Page 327
Story: House of Flame and Shadow
Warm, bright magic answered. Healing magic, rising to the surface as if it had been dormant in his blood.
He had no idea how to use it, how to do anything other than will it with a simple Save him.
In answer, light poured from his hands, and he could feel Tharion’s flesh and bone knitting back together beneath his fingers, mending, healing …
It had been a clean shot through the chest and out the back. And this new healing magic seemed to know what to do, how to close both entry and exit wounds. It couldn’t replace the blood, but if Ketos was no longer leaking … he might survive.
A shudder rocked the palace, and time slowed.
For a heartbeat, Ruhn thought it might be his own power, but no. He’d felt this before. Just a short time ago, when the world had rippled with what he knew, deep in his bones, was the impact of an Asteri dying. Like an Archangel’s death, but worse.
Another Asteri must be going down.
He willed that lovely, bright power to keep healing Ketos, though. To use the stretch of time to buy more of it for the mer, to heal, heal, heal—
It was eternity, and yet it was nothing. Time resumed, so fast that the boys lost their grip on Tharion, but the wound had healed over. Ruhn grunted as he hoisted the unconscious mer over a shoulder and said to the boys, “We gotta get out of here.”
Half of him wanted to dump the twins somewhere safe and race to wherever Lidia was, but his mate had asked him to protect the two most precious people in her world.
He wouldn’t break a gesture of trust so great. Not for anything.

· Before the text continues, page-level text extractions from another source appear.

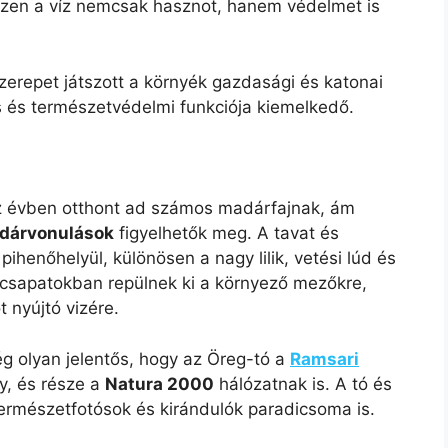
iszen a víz nemcsak hasznot, hanem védelmet is
erepet játszott a környék gazdasági és katonai
s és természetvédelmi funkciója kiemelkedő.
sz évben otthont ad számos madárfajnak, ám
adárvonulások
figyelhetők meg. A tavat és
pihenőhelyül, különösen a nagy lilik, vetési lúd és
 csapatokban repülnek ki a környező mezőkre,
 nyújtó vizére.
ég olyan jelentős, hogy az Öreg-tó a
Ramsari
ly, és része a
Natura 2000
hálózatnak is. A tó és
rmészetfotósok és kirándulók paradicsoma is.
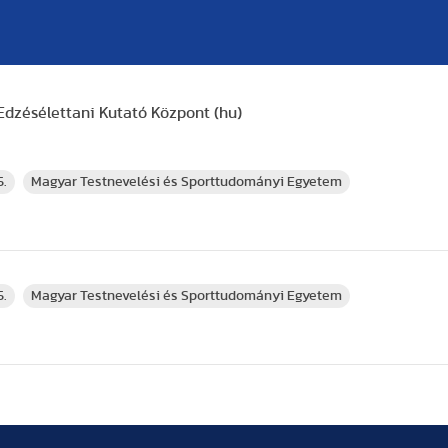
Edzésélettani Kutató Központ (hu)
5.
Magyar Testnevelési és Sporttudományi Egyetem
5.
Magyar Testnevelési és Sporttudományi Egyetem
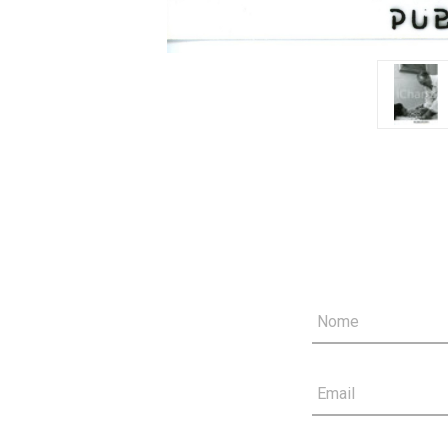
Nome
Email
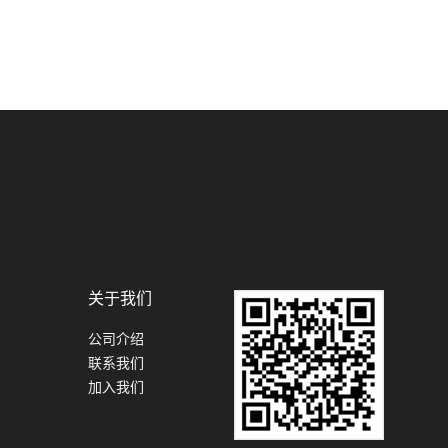
关于我们
公司介绍
联系我们
加入我们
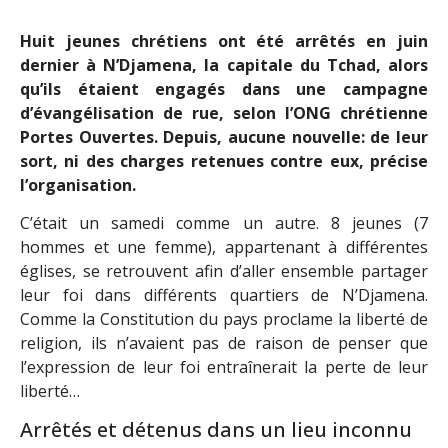
Huit jeunes chrétiens ont été arrêtés en juin
dernier à N’Djamena, la capitale du Tchad, alors
qu’ils étaient engagés dans une campagne
d’évangélisation de rue, selon l’ONG chrétienne
Portes Ouvertes. Depuis, aucune nouvelle: de leur
sort, ni des charges retenues contre eux, précise
l’organisation.
C’était un samedi comme un autre. 8 jeunes (7
hommes et une femme), appartenant à différentes
églises, se retrouvent afin d’aller ensemble partager
leur foi dans différents quartiers de N’Djamena.
Comme la Constitution du pays proclame la liberté de
religion, ils n’avaient pas de raison de penser que
l’expression de leur foi entraînerait la perte de leur
liberté…
Arrêtés et détenus dans un lieu inconnu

They tore through the palace, its halls eerily empty. People must have gotten the evacuation order and fled. The guards had even left their stations at the doors and the front gates.

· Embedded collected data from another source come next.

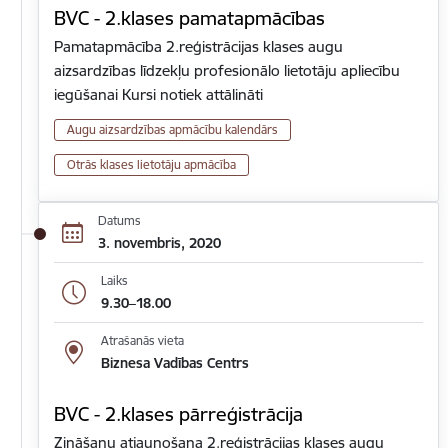
BVC - 2.klases pamatapmācības
Pamatapmācība 2.reģistrācijas klases augu
aizsardzības līdzekļu profesionālo lietotāju apliecību
iegūšanai Kursi notiek attālināti
Augu aizsardzības apmācību kalendārs
Otrās klases lietotāju apmācība
Datums
3. novembris, 2020
Laiks
9.30–18.00
Atrašanās vieta
Biznesa Vadības Centrs
BVC - 2.klases pārreģistrācija
Zināšanu atjaunošana 2.reģistrācijas klases augu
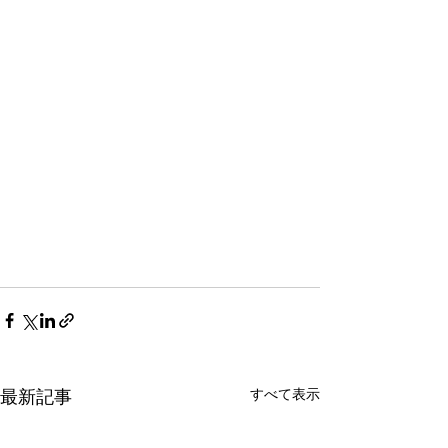
すべて表示
最新記事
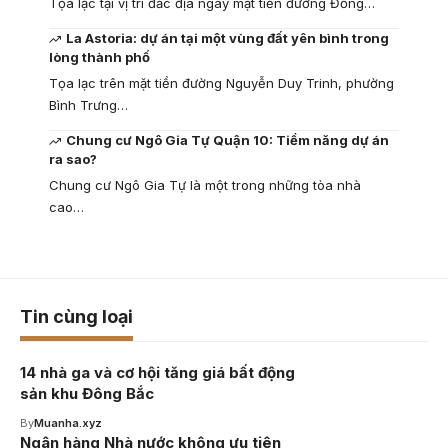
Tọa lạc tại vị trí đắc địa ngay mặt tiền đường Đồng…
La Astoria: dự án tại một vùng đất yên bình trong
lòng thành phố
Tọa lạc trên mặt tiền đường Nguyễn Duy Trinh, phường
Bình Trưng…
Chung cư Ngô Gia Tự Quận 10: Tiềm năng dự án
ra sao?
Chung cư Ngô Gia Tự là một trong những tòa nhà
cao…
Tin cùng loại
14 nhà ga và cơ hội tăng giá bất động
sản khu Đông Bắc
By
Muanha.xyz
Ngân hàng Nhà nước không ưu tiên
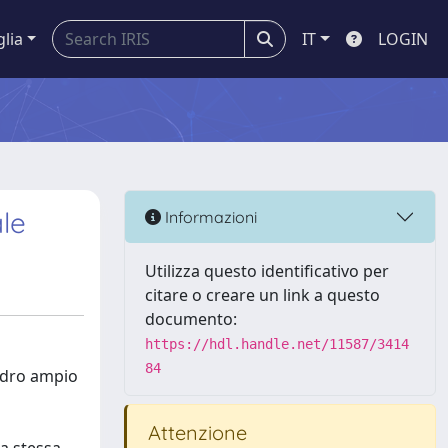
glia
IT
LOGIN
ale
Informazioni
Utilizza questo identificativo per
citare o creare un link a questo
documento:
https://hdl.handle.net/11587/3414
84
uadro ampio
Attenzione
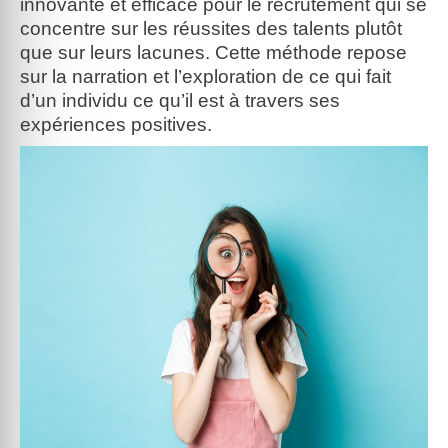
innovante et efficace pour le recrutement qui se
concentre sur les réussites des talents plutôt
que sur leurs lacunes. Cette méthode repose
sur la narration et l’exploration de ce qui fait
d’un individu ce qu’il est à travers ses
expériences positives.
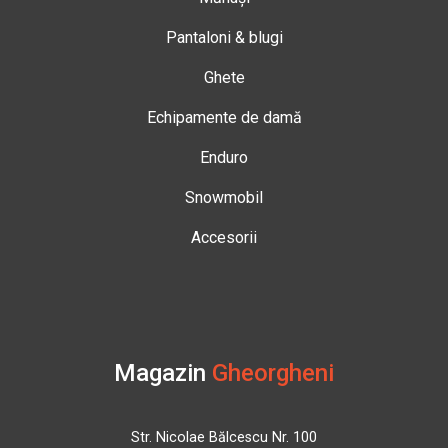
Pantaloni & blugi
Ghete
Echipamente de damă
Enduro
Snowmobil
Accesorii
Magazin
Gheorgheni
Str. Nicolae Bălcescu Nr. 100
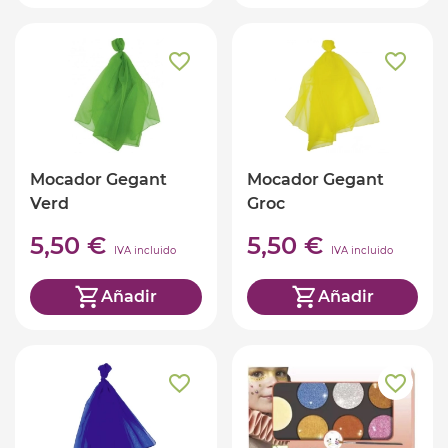
Mocador Gegant
Mocador Gegant
Verd
Groc
5,50 €
5,50 €
IVA incluido
IVA incluido
Añadir
Añadir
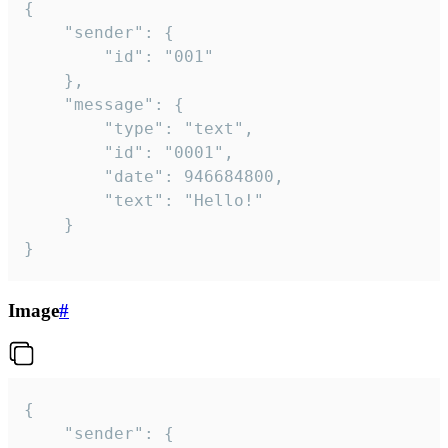
{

Ruhn and the boys made it into the city streets, and Ruhn reached for his phone to dial Flynn, praying the male had the van nearby. Only then did he get a look at the battlefield beyond the city. The cloud of darkness above the glowing lights.
That darkness was pure Pit. Fires blazed on the other side of the field—that had to be Lidia.
“Ruhn!” He knew that voice.
He turned, Tharion a limp weight on his shoulder, and found Ithan Holstrom sprinting toward them, a rifle over his shoulder.
He knew that rifle, too. The Godslayer Rifle.
Ithan’s face was splattered with dirt and blood, like he’d fought his way up here. “Is Ketos alive?” At Ruhn’s nod, Ithan asked, “Where’s Bryce?”
As if in answer, light flared from the palace above and behind them.
Ruhn’s blood turned to ice. “We told her and Athalar to meet us. But it was a trap … fuck.”
“I need to get to Bryce,” Ithan said urgently.
Ruhn pointed to the palace, and couldn’t find the words, any words, to say that the wolf might already be too late.
Ace and Brann looked up at him, at the palace, at the battlefield.
His charges. His to protect through the storm.
“Run,” Ruhn told Ithan, and motioned to the twins. “Keep close, and follow my lead.”
95
Bryce’s breath sawed through her lungs, but she gave herself over to it. To the wind and movement and propulsion of herself and Hunt through the small space as Rigelus launched strike after strike.
She was not the scared female she’d been a week ago, running from him down the hall. She knew Theia’s star gave her enough of an edge to keep one step ahead of Rigelus as she teleported again and again and again.
They just had to deactivate the core, and then she’d take the sword and knife and go after the Asteri. One by one.
Hunt’s lightning slammed continuously into the floor. But she and Hunt kept moving, so fast that one boom hadn’t finished sounding before another began. The sound was monstrous, all-consuming, and the room rained stone and crystal.